He blossomed at NAC Breda after
he left Feyenoord and that is when Henk Ten Cate brought
him to Ajax in 2007.
Ten Cate is a coach who will put
an arm around a player's shoulder, unlike Marco van
Basten.
For Leonardo such things are important
and he knows the contract Leo can sign in Athens is
also a gesture by Ten Cate.
In spite of three serious knee
injuries - the last one he sustained in March 2007 against
Heerenveen - the Amsterdammer has unconditional faith
in the former super talent.
"Leonardo made the difference
on his own," said Feyenoord player Theo Lucius
after Sunday's game.
The defender had seen how Leonardo
had made Feyenoord full back Dwight Tiendalli look very
old.
"I don't really know if I
played well," the man himself says.
"You all see it from a distance.
I just try to get into the box as soon as I can. I play
my own game."
With that remark he illustrates
his own unsteadiness.
Leonardo is hard to coach and that
is why many coaches couldn't handle him.
But this season too he has shown
his worth, as he did in Hamburg a few months ago.

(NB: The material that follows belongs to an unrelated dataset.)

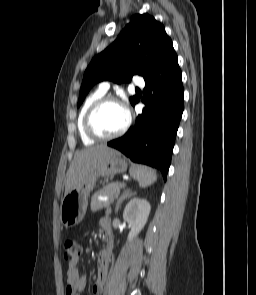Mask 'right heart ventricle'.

After that he was invisible for
weeks.
"The coach was right not to
start me against Feyenoord," he says with a smile.
"Because a winning coach is
always right. And we won, s Van Basten was right""
After almost ten years in the Eredivisie
he has learned diplomacy.
About his former club Feyenoord
for instance, where he grew up.
Leonard still lives in Rotterdam.
"Of course I think it's terrible
to see where they are now. But Feyenoord are still a
great club. But many good players were told they weren't
good enough. They all play somewhere else now. That's
a shame I think."
Still it's nothing special anymore
to play against Feyenoord anymore.
"The novelty has worn off
a bit now. But Ajax-Feyenoord is the best game in Holland.
In Brazil everybody know that that is the classic. I
am proud I have played for both clubs."
No matter how well he played as
a sub, it's no guarantee that he will start on Thursday
against Fiorentina as Van Basten looks at every game
individually.
"We'll see," says Leonardo.
"Wherever the coach plays
me, I'll do my best."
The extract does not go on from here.